■ **Quoted passage**

Look again at Solved Problem \(29.3,\) where the saving and investment equation \(S=I+N X\) is derived. In deriving this equation, we assumed that national income was equal to \(Y\). But \(Y\) only includes income earned by households. In the modern U.S. economy, households receive substantial transfer payments-such as Social Security payments and unemployment insurance paymentsfrom the government. Suppose that we define national income as being equal to \(Y+T R,\) where \(T R\) equals government transfer payments, and we also define government spending as being equal to \(G+T R\). Show that after making these adjustments, we end up with the same saving and investment equation.

An article in the Wall Street Journal stated: The U.S. dollar's more than \(20 \%\) rally since 2014 has been driven largely by what analyst call "divergence." While the Fed has been slowly tightening monetary policy amid an improving [U.S.] economy, central banks in Europe and Japan have continued to introduce stimulus as they struggle with stagnant growth and very low inflation. a. Which economic variable is "diverging" because of differences between the monetary policy of the Fed on the one hand and the monetary policies of the central banks of Europe and Japan on the other hand? b. Draw a graph of the demand and supply of U.S. dollars and show the effect of this "divergence" on the foreign exchange value of the dollar. Briefly explain what is happening in your graph.

■ **Directive 1**
Reproduce the economics problems above word for word.

■ **Measurement transcription data**
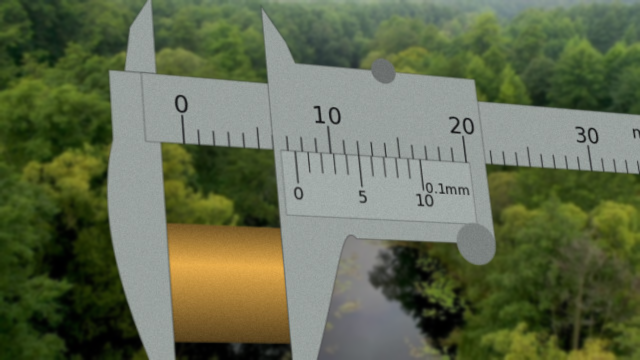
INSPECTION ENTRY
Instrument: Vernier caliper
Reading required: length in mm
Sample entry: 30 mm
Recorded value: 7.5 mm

* * *

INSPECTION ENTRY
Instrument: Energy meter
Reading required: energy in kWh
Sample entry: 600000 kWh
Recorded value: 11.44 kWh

■ **Directive 2**
Count the lines in the rows above that contain the word "Sample", and reply with the number alone.

■ **Task output 1**
Look again at Solved Problem \(29.3,\) where the saving and investment equation \(S=I+N X\) is derived. In deriving this equation, we assumed that national income was equal to \(Y\). But \(Y\) only includes income earned by households. In the modern U.S. economy, households receive substantial transfer payments-such as Social Security payments and unemployment insurance paymentsfrom the government. Suppose that we define national income as being equal to \(Y+T R,\) where \(T R\) equals government transfer payments, and we also define government spending as being equal to \(G+T R\). Show that after making these adjustments, we end up with the same saving and investment equation.

An article in the Wall Street Journal stated: The U.S. dollar's more than \(20 \%\) rally since 2014 has been driven largely by what analyst call "divergence." While the Fed has been slowly tightening monetary policy amid an improving [U.S.] economy, central banks in Europe and Japan have continued to introduce stimulus as they struggle with stagnant growth and very low inflation. a. Which economic variable is "diverging" because of differences between the monetary policy of the Fed on the one hand and the monetary policies of the central banks of Europe and Japan on the other hand? b. Draw a graph of the demand and supply of U.S. dollars and show the effect of this "divergence" on the foreign exchange value of the dollar. Briefly explain what is happening in your graph.

■ **Task output 2**
2